Kino leapt out of the woods and opened fire. The rubber slugs struck the fat man in the head, knocking him to the ground with a groan. Then Kino lunged into the tall man’s chest and struck him in the groin with her persuader, then swiveled around to shoot him in the jaw and finished him off with an uppercut. Then she used the fallen man as a shield as she shot the scarred man’s hands.
“Wha…?” The scarred man gasped, dropping his weapon and cradling his aching hands. His friends were out cold on the ground. Kino’s aim remained trained on him.
The old woman finally spoke again. “Pardon me…”
“Ah!” the man shouted.
“No need to be scared, sir. We have no intention of killing you. But in exchange…”
“Hand over all your valuables.”
“You must have some, if you’ve robbed other houses before coming here. Now hand over all your valuables. If not…”
The old woman smiled. “Do I really need to finish that sentence?”
The man shook his head again and again.
“This is evil,” Hermes mumbled, still lying on the ground.
“Half a day’s walk from here, you’ll find a river. It’s shallow enough that you can cross on horseback. You are not to look back until you have reached that river,” the old woman finally said. The thieves went pale and disappeared.
Curious, Kino watched them depart.
The old woman came up to her, carrying a breadbasket full of jewels and bracelets. “Excellent work, Kino. Now let’s start making dinner.”
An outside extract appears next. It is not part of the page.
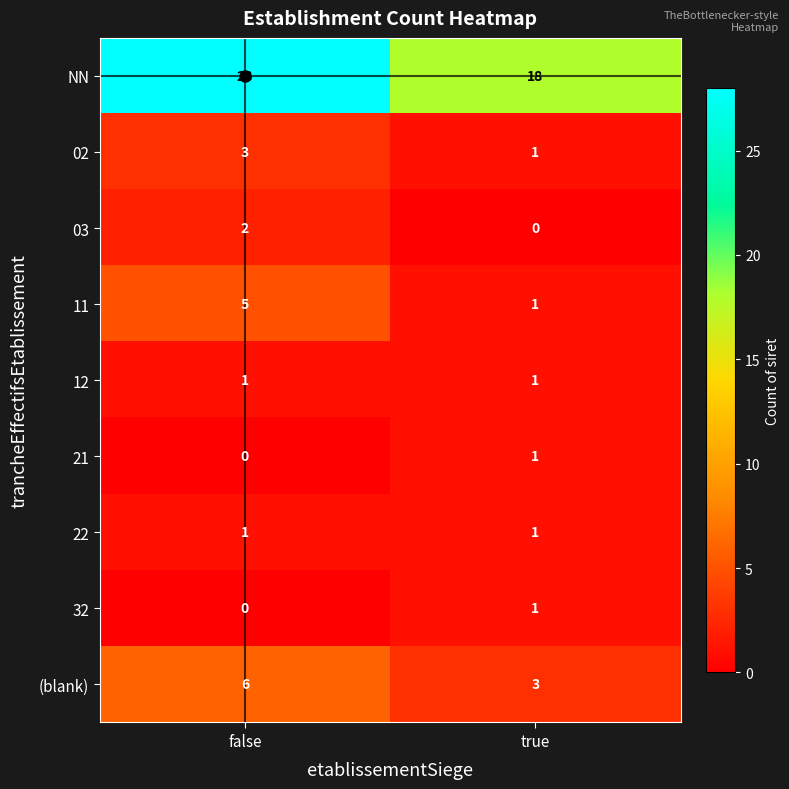

Count the number of data series in this chart.

9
As master and apprentice turned and headed inside, Hermes called out from behind them. “Someone prop me back up, please?”
That evening, Kino came out into the backyard with an axe in hand. Hermes stood next to the window.
A short distance away was a mound of firewood and tree stumps cut diagonally.
“Hermes,” Kino said, picking out firewood.
“Why do you think those people decided to become thieves when they’re so weak?”
Hermes could not answer.
“It’s kind of weird to say this, but wouldn’t you get worried for them, doing work that’s so far beyond them?”
Hermes looked at Kino, who still seemed genuinely confused. “It wasn’t like they were weak, Kino…”
“Hm?” Kino turned. There was a small bruise on her forehead.
“No, never mind. You should get back to chopping firewood.”
Kino went back to where Hermes stood, then threw her hand axe at the firewood.
The axe spun twice in the air and struck the firewood, chopping it clean in half.